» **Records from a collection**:

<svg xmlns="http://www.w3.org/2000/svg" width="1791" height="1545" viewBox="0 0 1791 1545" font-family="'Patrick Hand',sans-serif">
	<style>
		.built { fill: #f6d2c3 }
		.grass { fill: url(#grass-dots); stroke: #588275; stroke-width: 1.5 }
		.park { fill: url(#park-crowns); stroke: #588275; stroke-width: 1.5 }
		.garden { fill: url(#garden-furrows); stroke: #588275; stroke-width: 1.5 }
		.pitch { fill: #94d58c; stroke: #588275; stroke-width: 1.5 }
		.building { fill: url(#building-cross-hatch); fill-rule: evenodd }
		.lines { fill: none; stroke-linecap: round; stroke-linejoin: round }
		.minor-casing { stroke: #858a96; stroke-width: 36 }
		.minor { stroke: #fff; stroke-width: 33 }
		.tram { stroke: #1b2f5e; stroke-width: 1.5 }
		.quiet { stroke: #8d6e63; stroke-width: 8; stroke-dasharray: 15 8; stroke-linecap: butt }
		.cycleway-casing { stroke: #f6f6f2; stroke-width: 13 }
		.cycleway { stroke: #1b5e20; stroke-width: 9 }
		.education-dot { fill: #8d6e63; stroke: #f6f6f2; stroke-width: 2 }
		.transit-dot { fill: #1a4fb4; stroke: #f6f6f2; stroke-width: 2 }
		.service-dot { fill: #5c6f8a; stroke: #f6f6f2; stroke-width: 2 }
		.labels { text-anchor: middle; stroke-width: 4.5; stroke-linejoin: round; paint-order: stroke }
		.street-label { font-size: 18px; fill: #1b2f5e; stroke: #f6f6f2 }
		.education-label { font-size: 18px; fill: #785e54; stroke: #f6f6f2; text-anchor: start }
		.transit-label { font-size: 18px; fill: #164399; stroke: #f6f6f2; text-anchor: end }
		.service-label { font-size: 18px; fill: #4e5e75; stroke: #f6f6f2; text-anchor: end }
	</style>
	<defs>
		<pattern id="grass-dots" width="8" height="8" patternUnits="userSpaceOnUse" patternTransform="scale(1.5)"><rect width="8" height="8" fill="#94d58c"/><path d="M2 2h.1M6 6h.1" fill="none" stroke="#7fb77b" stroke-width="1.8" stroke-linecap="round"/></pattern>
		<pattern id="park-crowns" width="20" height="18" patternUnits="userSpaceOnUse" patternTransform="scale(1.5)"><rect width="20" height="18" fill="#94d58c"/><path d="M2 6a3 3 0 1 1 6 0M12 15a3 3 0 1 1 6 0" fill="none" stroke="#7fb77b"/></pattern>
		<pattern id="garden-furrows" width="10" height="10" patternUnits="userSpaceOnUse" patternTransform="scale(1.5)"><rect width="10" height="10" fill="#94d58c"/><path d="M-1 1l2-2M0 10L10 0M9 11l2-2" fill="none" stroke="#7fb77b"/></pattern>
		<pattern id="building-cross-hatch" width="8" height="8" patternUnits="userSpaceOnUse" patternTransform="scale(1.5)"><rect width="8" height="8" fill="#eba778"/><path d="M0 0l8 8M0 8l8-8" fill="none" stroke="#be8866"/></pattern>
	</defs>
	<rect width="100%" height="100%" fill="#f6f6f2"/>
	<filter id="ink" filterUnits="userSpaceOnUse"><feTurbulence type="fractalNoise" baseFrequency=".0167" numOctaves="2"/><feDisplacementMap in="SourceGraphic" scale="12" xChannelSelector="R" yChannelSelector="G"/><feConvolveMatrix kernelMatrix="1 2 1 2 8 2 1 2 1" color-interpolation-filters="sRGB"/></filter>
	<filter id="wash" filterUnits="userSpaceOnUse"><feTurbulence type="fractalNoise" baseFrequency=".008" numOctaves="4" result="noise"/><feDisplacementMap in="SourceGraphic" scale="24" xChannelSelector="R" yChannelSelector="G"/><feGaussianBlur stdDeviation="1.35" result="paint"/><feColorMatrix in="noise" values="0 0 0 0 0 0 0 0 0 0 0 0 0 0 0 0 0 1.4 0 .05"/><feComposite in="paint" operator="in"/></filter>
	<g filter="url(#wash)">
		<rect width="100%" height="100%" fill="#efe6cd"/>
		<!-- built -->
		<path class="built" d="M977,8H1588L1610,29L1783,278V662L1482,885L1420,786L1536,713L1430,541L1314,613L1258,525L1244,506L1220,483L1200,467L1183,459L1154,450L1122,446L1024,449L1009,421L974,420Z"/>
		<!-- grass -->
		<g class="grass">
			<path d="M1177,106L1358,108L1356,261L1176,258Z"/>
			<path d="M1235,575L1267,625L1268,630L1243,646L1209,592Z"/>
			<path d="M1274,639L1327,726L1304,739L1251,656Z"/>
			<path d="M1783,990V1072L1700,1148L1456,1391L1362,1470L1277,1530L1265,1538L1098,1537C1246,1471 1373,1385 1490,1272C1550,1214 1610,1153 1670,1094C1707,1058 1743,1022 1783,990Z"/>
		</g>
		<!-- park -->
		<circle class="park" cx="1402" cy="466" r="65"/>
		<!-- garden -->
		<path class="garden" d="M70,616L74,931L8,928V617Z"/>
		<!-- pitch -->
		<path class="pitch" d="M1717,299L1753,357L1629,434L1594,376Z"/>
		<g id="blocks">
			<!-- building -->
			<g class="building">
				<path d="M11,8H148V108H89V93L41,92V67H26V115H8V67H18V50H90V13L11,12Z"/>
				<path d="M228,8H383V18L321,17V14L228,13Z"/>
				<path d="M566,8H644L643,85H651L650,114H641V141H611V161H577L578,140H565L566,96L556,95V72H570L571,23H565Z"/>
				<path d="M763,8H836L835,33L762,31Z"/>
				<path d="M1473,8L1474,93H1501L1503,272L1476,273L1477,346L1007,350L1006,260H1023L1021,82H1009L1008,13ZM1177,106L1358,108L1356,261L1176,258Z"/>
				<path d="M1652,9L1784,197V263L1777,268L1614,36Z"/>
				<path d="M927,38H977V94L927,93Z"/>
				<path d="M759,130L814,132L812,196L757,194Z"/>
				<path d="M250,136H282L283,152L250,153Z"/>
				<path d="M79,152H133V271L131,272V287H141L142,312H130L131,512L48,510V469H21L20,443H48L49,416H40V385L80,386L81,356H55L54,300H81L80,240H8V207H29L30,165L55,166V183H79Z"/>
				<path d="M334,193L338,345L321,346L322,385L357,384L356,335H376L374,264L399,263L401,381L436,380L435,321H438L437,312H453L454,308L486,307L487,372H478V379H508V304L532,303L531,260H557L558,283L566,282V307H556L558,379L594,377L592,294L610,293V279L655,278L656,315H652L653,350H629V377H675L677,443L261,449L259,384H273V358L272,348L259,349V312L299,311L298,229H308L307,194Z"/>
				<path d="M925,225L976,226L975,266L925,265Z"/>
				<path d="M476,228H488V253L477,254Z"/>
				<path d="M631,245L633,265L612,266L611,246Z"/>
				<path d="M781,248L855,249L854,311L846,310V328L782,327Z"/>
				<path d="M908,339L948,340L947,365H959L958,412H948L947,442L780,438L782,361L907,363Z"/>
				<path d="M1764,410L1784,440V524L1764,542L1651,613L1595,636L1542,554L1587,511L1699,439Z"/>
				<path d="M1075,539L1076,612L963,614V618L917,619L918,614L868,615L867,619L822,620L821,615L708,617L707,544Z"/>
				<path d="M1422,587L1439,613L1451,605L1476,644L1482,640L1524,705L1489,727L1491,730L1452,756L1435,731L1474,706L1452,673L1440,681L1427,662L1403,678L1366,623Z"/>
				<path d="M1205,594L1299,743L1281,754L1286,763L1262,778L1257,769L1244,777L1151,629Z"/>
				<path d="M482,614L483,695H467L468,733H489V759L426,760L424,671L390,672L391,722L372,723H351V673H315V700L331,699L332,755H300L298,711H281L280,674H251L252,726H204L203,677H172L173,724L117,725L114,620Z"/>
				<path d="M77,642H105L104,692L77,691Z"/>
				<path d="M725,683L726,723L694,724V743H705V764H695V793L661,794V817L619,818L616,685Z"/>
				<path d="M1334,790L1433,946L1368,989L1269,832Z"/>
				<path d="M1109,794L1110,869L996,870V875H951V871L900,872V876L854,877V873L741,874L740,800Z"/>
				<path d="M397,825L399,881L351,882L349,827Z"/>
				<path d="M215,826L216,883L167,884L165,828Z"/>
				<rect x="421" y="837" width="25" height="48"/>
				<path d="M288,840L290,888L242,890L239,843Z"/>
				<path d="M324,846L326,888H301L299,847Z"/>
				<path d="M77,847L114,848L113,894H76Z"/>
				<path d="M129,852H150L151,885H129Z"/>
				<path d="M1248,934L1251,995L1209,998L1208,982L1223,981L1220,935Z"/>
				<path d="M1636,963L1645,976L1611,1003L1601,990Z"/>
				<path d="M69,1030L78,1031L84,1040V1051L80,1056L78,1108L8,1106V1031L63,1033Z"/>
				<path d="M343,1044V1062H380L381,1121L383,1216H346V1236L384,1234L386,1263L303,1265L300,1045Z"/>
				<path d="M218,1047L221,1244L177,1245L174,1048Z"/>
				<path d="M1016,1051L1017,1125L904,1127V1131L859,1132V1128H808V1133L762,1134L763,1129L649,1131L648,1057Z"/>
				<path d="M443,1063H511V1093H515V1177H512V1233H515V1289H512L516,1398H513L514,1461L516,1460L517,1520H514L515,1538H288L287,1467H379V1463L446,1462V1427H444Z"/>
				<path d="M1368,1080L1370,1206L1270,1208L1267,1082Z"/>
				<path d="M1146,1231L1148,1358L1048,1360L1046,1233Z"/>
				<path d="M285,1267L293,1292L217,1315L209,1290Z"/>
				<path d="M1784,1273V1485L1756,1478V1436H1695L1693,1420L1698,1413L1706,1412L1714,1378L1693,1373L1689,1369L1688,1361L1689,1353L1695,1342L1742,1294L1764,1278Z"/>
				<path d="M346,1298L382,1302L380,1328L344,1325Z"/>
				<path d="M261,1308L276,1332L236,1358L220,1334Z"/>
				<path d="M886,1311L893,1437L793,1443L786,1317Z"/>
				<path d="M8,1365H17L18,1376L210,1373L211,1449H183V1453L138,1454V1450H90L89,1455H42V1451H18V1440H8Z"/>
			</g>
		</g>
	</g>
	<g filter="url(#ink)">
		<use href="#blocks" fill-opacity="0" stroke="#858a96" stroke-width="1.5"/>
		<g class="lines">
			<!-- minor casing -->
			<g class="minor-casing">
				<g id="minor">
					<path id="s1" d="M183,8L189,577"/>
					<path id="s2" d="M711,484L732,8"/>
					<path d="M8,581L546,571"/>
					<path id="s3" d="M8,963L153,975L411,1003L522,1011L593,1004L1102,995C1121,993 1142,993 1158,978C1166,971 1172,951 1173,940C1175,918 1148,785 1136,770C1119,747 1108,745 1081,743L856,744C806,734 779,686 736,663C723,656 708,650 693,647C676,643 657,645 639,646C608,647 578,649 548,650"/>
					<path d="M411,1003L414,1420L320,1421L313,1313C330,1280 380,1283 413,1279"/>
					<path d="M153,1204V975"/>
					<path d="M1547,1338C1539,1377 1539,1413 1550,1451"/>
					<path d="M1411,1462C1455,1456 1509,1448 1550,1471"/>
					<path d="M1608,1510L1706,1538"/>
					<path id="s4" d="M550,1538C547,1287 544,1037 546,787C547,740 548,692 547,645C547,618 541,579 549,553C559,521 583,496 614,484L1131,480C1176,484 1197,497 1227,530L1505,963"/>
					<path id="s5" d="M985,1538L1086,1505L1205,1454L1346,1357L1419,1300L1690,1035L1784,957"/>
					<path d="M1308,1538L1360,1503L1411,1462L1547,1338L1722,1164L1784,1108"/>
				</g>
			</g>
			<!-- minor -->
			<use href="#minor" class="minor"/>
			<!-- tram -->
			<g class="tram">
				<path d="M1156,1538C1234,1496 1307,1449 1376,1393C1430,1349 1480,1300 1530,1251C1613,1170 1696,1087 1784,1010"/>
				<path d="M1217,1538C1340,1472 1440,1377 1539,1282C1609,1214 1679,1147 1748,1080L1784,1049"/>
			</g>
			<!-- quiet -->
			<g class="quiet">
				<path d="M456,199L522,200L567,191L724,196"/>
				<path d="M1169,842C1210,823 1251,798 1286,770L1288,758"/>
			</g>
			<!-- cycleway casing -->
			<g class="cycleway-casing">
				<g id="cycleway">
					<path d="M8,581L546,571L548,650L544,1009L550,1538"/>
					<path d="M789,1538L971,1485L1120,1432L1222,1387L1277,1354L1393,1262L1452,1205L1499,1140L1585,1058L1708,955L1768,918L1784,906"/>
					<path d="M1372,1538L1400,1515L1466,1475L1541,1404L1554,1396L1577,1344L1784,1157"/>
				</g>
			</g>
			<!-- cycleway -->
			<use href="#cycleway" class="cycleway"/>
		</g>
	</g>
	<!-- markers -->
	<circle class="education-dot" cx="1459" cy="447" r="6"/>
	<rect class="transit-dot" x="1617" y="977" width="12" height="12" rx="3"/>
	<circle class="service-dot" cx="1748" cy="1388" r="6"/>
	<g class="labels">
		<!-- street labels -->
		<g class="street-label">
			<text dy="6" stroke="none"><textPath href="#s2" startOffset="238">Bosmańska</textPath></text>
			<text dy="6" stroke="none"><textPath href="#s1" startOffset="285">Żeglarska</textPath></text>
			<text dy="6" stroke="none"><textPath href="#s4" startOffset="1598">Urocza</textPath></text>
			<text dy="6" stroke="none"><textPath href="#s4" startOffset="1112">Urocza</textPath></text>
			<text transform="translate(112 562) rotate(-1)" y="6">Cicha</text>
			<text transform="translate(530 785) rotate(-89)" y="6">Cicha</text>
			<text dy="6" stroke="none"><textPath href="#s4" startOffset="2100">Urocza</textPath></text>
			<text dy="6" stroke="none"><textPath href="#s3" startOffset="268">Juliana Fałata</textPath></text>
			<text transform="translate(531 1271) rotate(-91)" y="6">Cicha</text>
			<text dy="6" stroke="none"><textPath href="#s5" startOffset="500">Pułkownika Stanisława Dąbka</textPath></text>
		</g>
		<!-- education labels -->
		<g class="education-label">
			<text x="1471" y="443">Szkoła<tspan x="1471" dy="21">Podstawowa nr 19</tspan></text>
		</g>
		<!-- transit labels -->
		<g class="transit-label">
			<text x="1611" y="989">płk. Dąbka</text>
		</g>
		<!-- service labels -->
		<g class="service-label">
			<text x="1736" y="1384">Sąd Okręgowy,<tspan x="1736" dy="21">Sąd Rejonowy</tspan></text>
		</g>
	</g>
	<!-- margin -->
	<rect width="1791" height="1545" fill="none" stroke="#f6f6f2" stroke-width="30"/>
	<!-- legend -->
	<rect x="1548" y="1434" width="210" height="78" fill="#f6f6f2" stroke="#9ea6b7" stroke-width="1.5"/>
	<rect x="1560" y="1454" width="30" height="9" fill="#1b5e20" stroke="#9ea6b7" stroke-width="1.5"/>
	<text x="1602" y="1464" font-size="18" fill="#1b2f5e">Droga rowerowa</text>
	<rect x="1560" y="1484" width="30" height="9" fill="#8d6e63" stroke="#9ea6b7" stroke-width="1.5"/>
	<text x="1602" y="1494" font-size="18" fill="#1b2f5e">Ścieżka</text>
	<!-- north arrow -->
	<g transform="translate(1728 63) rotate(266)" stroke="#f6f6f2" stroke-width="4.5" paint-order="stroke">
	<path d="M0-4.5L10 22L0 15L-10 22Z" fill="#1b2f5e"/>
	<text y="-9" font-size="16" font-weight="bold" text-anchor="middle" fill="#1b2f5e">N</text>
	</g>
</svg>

» **YOUR TASK**: In the records, locate each line holding the string "lines" and copy it.

» **ANSWER SPACE**:
		.lines { fill: none; stroke-linecap: round; stroke-linejoin: round }
		<g class="lines">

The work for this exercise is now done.